To hear / another’s voice, / follow / your own voice, / wait until that voice / becomes an intimate / private ear / that can / really listen / to another.

Start right now / take a small step / you can call your own / don’t follow /
someone else’s / heroics, be humble / and focused, / start close in, /don’t mistake / that other / for your own.

Start close in, / don’t take / the second step / or the third, / start with the first / thing
close in, / the step / you don’t want to take.

For the traveler by John O’Donohue

A journey can become a sacred thing:
Make sure, before you go, / To take the time
To bless your going forth, / To free your heart of ballast
So that the compass of your soul / Might direct you toward
The territories of spirit / Where you will discover
More of your hidden life, / And the urgencies / That deserve to claim you.

Where is the open window?

I would like to share this short video: https://dianepooleheller.com/trauma-structure-baby-gears-demonstration/, in which Dr Diane Poole Heller, somatic attachment and trauma expert, briefly discusses multifaceted trauma history, which she calls trauma structure, by using a Baby Gears to demonstrate how similarly to baby interlocked gears when we are working with trauma we find that everything interfaces or interlocks with another trauma or issue and another. She says that ‘in these complex trauma systems, which I like to call the trauma structure, one trauma can feed into another and another and another, because everything is connected!’. So we need to proceed with caution when working with this complex system of interconnected gears/ traumas. As we take away smaller pieces or gears there is gradually more space to work with more significant issues or traumas or vice versa. She discusses how she worked with a neurosurgeon client who suffered serious brain injury during a car accident and how they proceeded by working on smaller issues or small t traumas like his performance anxiety and his desire to do a guitar performance with his daughter.

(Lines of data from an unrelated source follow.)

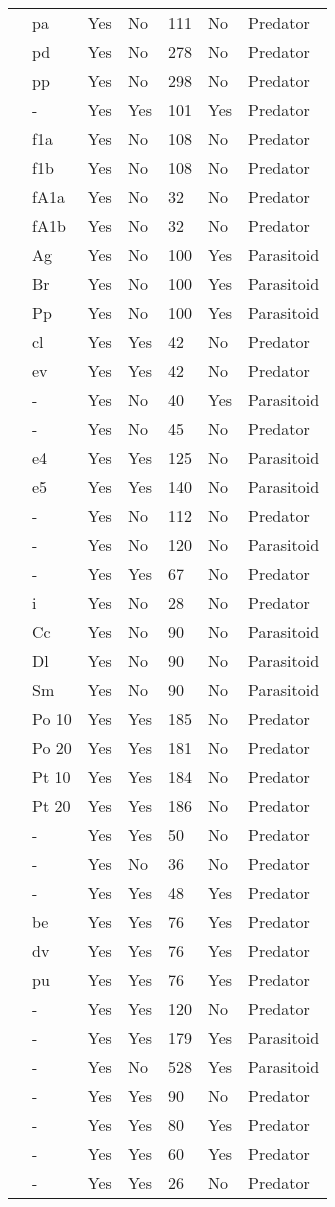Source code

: \begin{table}[!tbp]
\begin{center}
\begin{tabular}{lllllll}
\citet{Eveleigh:1982aa}&pa&Yes&No&111&No&Predator\tabularnewline
\citet{Eveleigh:1982aa}&pd&Yes&No&278&No&Predator\tabularnewline
\citet{Eveleigh:1982aa}&pp&Yes&No&298&No&Predator\tabularnewline
\citet{Fussmann:2005aa}&-&Yes&Yes&101&Yes&Predator\tabularnewline
\citet{Griffen:2007aa}&f1a&Yes&No&108&No&Predator\tabularnewline
\citet{Griffen:2007aa}&f1b&Yes&No&108&No&Predator\tabularnewline
\citet{Griffen:2007aa}&fA1a&Yes&No&32&No&Predator\tabularnewline
\citet{Griffen:2007aa}&fA1b&Yes&No&32&No&Predator\tabularnewline
\citet{Hassan:1976aa}&Ag&Yes&No&100&Yes&Parasitoid\tabularnewline
\citet{Hassan:1976aa}&Br&Yes&No&100&Yes&Parasitoid\tabularnewline
\citet{Hassan:1976aa}&Pp&Yes&No&100&Yes&Parasitoid\tabularnewline
\citet{Hossie:2016aa}&cl&Yes&Yes&42&No&Predator\tabularnewline
\citet{Hossie:2016aa}&ev&Yes&Yes&42&No&Predator\tabularnewline
\citet{Huffaker:1982aa}&-&Yes&No&40&Yes&Parasitoid\tabularnewline
\citet{Johnson:2006aa}&-&Yes&No&45&No&Predator\tabularnewline
\citet{Jones:1988aa}&e4&Yes&Yes&125&No&Parasitoid\tabularnewline
\citet{Jones:1988aa}&e5&Yes&Yes&140&No&Parasitoid\tabularnewline
\citet{Katz:1985ai}&-&Yes&No&112&No&Predator\tabularnewline
\citet{Kfir:1983aa}&-&Yes&No&120&No&Parasitoid\tabularnewline
\citet{Kratina:2009aa}&-&Yes&Yes&67&No&Predator\tabularnewline
\citet{Krylov:1992aa}&i&Yes&No&28&No&Predator\tabularnewline
\citet{Kumar:1985aa}&Cc&Yes&No&90&No&Parasitoid\tabularnewline
\citet{Kumar:1985aa}&Dl&Yes&No&90&No&Parasitoid\tabularnewline
\citet{Kumar:1985aa}&Sm&Yes&No&90&No&Parasitoid\tabularnewline
\citet{Lang:2012aa}&Po 10&Yes&Yes&185&No&Predator\tabularnewline
\citet{Lang:2012aa}&Po 20&Yes&Yes&181&No&Predator\tabularnewline
\citet{Lang:2012aa}&Pt 10&Yes&Yes&184&No&Predator\tabularnewline
\citet{Lang:2012aa}&Pt 20&Yes&Yes&186&No&Predator\tabularnewline
\citet{Long:2012aa}&-&Yes&Yes&50&No&Predator\tabularnewline
\citet{Mansour:1991aa}&-&Yes&No&36&No&Predator\tabularnewline
\citet{Medoc:2013aa}&-&Yes&Yes&48&Yes&Predator\tabularnewline
\citet{Medoc:2015aa}&be&Yes&Yes&76&Yes&Predator\tabularnewline
\citet{Medoc:2015aa}&dv&Yes&Yes&76&Yes&Predator\tabularnewline
\citet{Medoc:2015aa}&pu&Yes&Yes&76&Yes&Predator\tabularnewline
\citet{Mertz:1968aa}&-&Yes&Yes&120&No&Predator\tabularnewline
\citet{Mills:2004aa}&-&Yes&Yes&179&Yes&Parasitoid\tabularnewline
\citet{Montoya:2000aa}&-&Yes&No&528&Yes&Parasitoid\tabularnewline
\citet{Omkar:2004aa}&-&Yes&Yes&90&No&Predator\tabularnewline
\citet{Prokopenko:2017aa}&-&Yes&Yes&80&Yes&Predator\tabularnewline
\citet{Pusack:2018aa}&-&Yes&Yes&60&Yes&Predator\tabularnewline
\citet{Reeve:1997aa}&-&Yes&Yes&26&No&Predator\tabularnewline

\end{tabular}
\end{center}
\end{table}
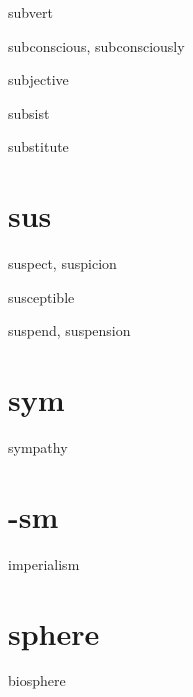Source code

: \begin{RefWord}{subvert}
\end{RefWord}

\begin{RefWord}{subconscious, subconsciously}
\end{RefWord}

\begin{RefWord}{subjective}
\end{RefWord}

\begin{RefWord}{subsist}
\end{RefWord}

\begin{RefWord}{substitute}
\end{RefWord}

\section{sus}

\begin{RefWord}{suspect, suspicion}
\end{RefWord}

\begin{RefWord}{susceptible}
\end{RefWord}

\begin{RefWord}{suspend, suspension}
\end{RefWord}

\section{sym}

\begin{RefWord}{sympathy}
\end{RefWord}



\section{-sm}

\begin{RefWord}{imperialism}
\end{RefWord}

\section{sphere}
\begin{RefWord}{biosphere}
\end{RefWord}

Through working with this smaller issue that was on the edge of the bigger things like the car accident he was able to allow healing resources to move because like traumas they can also interface, and thus, increase resilience and decrease overwhelm or resistance. Dianne Poole Heller says that ‘trying to tackle too many difficult traumas all at once can make it hard for clients to resource themselves enough to really come to a resolution with any one issue’ and suggests: finding the open window (or the point of entry) in order to stack the cards in our favor, build resiliency and always listen to the body. On a personal level, I found the Baby Gear metaphor really helpful – a metaphor of complex trauma that brings clarity. I have sometimes perceived it as a Lego construction, where each new small t or big T trauma is latched onto a previous one, and thus, in some sense, the major traumas are reinforced, and buried deeper and the smaller issues gain potency through this process of interlocking, creating a more resistant structure. Anyway, the video brought to the foreground a road accident in Italy in 2002, but in the light of all the narratives and lesser issues that were interlocked with it.